Wow, this now reads more complicated than it realy is

gskger

Did a complete rewrite with better structure and focus on the interaction between pfsense and Xen Orchestra. Skipped the part of setting up the acme plugin for Webroot FTP as well, because it is very specific to my setup.

gskger

@olivierlambert Regarding XCP-ng - just generated a Let's Encrypt certificate for one of my xcp-ng test hosts xcp01.myplaylab.net (XCP-ng 8.2 beta fully patched), replaced the /etc/xensource/xapi-ssl.pem with the LE certificatexcp01.myplaylab.net.all.pem while keeping the name xapi-ssl.pem and did a xe-toolstack-restart. That seems to work, since I get a valid LE certificate and secure connection when accessing https://xcp01.myplaylab.net. Could it be that simple ? Do not have a pool and xo available right now, so just wondering...

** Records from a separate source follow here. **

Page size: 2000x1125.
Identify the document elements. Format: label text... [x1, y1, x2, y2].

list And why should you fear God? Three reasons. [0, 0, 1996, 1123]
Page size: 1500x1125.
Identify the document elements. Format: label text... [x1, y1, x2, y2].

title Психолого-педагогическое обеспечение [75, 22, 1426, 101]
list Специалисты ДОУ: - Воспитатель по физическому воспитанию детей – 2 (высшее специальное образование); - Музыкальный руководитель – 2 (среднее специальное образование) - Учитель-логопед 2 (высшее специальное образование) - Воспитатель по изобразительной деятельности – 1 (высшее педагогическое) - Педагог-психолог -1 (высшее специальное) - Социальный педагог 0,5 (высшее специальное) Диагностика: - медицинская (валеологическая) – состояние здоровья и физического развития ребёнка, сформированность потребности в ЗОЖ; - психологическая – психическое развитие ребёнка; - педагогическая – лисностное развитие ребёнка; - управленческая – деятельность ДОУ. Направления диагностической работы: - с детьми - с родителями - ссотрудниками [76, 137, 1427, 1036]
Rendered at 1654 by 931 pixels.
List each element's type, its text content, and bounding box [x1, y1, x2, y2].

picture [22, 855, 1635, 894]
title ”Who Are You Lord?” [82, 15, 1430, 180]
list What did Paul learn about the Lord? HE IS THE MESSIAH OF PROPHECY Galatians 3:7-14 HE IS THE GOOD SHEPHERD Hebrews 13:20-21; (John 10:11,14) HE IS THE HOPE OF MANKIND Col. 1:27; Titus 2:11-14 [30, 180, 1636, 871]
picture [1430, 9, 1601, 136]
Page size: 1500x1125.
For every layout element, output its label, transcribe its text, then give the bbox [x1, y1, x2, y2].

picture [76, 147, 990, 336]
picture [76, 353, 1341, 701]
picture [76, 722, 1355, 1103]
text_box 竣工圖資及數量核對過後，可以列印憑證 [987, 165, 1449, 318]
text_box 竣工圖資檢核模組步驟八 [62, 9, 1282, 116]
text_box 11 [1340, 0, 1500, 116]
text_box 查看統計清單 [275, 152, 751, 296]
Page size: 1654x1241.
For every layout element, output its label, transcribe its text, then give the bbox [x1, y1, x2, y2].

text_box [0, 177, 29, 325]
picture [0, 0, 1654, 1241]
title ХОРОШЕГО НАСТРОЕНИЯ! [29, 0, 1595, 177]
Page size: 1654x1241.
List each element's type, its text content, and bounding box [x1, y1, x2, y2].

I was just too curious - the xcp-ng test host can be added to Xen Orchestra with the LE certificate - no need to accept unauthorized certificates anymore

olivierlambert

Now you can even replace the cert via XO web UI (see https://xen-orchestra.com/blog/xen-orchestra-5-52/#xcpngxenserverhostscertificatesmanager)

stevewest15

Hi,

I'm testing using certbot to install SSL cert for XOCE using Lets Encrypt instructions but need to know what is the path for XOCE webroot?

Thx,

SW

fohdeesha

@stevewest15 those instructions will not work as XOA is running on node and does not have a physical "web root" folder like you are thinking of. Also @gskger please be cautious about scheduling xo-server restarts, doing so interrupts and breaks any task xo-server is running at that time, like backups etc. I believe this is one of the main reasons we haven't implemented let's encrypt integration into XOA, it's not as simple as just firing off an xo-server restart everytime LE certs are updated - this would break a lot of important backups for the majority of our customers. We would need to add some type of sensing to see xo-server's current status, and schedule the restart for when there's no longer any tasks running

gskger

@fohdeesha good to know, thank you. Maybe setting some xo flag through cli telling xo-server to restart when convinient might be a way to automate the process of cert updates?

kevdog

@gskger Why don't you install acme.sh or something similar on XO host and deploy from there. No need to use pfSense.

Andrew

@fohdeesha Does a HUP signal reload the config? Can it also check for updated certs?

It's not a restart it's just a config change check.

gskger

@kevdog Internal server can not be reached from the internet (no port forwarding so no HTTP challenge) and my hosting provider does not have an API for DNS challenges. Thats why I use pfSense "on the edge" at the moment. I admit that a cheap VPS runing acme.sh could do the trick, but my automation works and I am lazy .

olivierlambert

The real solution will be to get XOA as a certification authority and then manage all XCP-ng's hosts certs

gskger

Having XO from source or XOA act as a certification authority for the XCP-ng hosts is for sure a good approach. Would be great if that could include the VMs running on the XCP-ng hosts, which is my main goal (apart from being able to HTTPS into XO from source of course).